Present crop, meaning the crop currently in the minors? Max Stassi looks to have advanced GC chops; Jorge Alfaro (only 17 years-old) has a legit 7 arm and can already pop in the 1.9 range; Justin O'Conner has the skills (arm/feet) to become a plus defender; Tony Sanchez will develop into an above-average catcher at the major league level (defensively speaking); Salvador Perez's defense doesn't receive enough credit. I really like his chops behind the plate.

At the major league level, I have a soft spot for Matt Wieters. I love watching him behind the plate.
If you were running the Orioles and the Rangers offered Alfaro for Wieters, would you

A) Immediately Accept
B) Immediately Accept and throw in Machado just to be safe
I have a question about pop times. Two-tenths of a second from, say, a plus time of 1.85 seconds to an apparently slower-than-average time of 2.05 seconds points towards a ... very high level of confidence in the human thumb. If I recall correctly, the conversion for manual timing to a speculative electronic timing for sprint events in track and field is .24 seconds, for instance.

Is this the kind of measure that scouts gain certainty of through volume? How many times do you need to see a catcher do this in order to think you've got it right?
As with any time you record, you want to collect enough data to find the certainty you speak of. Normally, I throw out the fastest/slowest times, just like with velocity readings on a gun. The more readings you can collect, the more confidence you will have in the consensus.
An article on Wieters on the Baltimore Sun site today says his release time is 1.8.
Loved the article Jason. Can't wait for the additional pieces.
Drift is never something you hear about in minor league catching prospects. It seem that the marginal catcher prospects (marginal as catchers, not as hitters) like Montero are "not catchers" because they have a slow release or lack the fluidity you long for or can't call a game. Are there any examples that come to mind of high-minors catching prospects who have failed to improve on this area and will be moved for that reason?
Great sentence: "I will not conclude that the intangible aspects of the relationship are insignificant based on insufficient evidence"
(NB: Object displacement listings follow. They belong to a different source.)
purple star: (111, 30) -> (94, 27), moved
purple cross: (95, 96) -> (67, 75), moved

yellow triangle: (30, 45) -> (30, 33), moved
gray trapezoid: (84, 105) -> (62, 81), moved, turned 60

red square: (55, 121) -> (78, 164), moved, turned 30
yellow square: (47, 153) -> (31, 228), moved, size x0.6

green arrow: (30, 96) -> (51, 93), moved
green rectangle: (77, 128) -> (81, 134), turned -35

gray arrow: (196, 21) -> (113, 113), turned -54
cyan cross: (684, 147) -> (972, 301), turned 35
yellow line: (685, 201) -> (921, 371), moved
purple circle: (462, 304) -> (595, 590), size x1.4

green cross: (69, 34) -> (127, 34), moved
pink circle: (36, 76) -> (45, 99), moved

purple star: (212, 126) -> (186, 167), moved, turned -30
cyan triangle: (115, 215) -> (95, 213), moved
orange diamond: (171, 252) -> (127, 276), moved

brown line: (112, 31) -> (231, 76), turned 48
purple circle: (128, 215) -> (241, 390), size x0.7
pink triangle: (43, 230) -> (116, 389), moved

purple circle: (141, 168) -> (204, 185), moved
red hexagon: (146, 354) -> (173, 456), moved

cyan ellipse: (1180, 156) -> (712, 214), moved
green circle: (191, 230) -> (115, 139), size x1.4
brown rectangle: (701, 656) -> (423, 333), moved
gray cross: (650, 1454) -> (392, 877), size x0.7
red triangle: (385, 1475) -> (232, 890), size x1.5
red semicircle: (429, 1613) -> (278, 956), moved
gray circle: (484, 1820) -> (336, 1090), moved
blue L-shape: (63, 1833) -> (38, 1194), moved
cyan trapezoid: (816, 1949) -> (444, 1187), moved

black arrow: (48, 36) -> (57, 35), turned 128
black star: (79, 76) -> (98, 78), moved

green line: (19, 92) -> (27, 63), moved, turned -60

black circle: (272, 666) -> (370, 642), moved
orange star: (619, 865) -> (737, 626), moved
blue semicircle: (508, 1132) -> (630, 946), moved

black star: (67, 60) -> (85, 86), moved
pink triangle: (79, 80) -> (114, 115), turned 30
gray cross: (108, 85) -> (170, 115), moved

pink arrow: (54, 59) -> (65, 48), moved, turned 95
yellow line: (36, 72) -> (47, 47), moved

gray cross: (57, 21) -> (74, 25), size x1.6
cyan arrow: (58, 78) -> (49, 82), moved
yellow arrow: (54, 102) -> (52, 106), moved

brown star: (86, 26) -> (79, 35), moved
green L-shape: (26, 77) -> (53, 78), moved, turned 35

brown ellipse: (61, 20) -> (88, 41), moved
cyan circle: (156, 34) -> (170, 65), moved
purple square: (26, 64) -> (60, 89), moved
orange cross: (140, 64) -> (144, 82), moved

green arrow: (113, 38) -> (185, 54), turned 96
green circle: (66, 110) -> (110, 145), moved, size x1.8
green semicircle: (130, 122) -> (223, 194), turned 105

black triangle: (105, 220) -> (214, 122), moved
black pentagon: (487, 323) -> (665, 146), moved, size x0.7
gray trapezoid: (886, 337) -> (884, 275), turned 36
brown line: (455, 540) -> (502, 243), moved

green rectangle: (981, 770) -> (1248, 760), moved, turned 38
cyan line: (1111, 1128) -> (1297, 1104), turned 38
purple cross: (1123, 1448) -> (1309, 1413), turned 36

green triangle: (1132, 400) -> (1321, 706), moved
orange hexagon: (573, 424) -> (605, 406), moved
Intangibles cannot be measured well by current statistical tools. It does not mean they don't exist.
I've sometimes wondered that with a veteran pitcher who already knows how he wants to pitch to each hitter, if it would be better for the catcher to just forgo giving signals altogether. Just set the glove in the middle of the strike zone and let the pitcher throw whatever pitch at whatever location he pleases. That way there are no issues with the pitcher and catcher having to agree on the pitch. The pitcher gets the ball and pitches it. Seems like it would be a great way for a pitcher to get into a rythmn since he doesn't have to wait for the catcher to signal the desired pitch.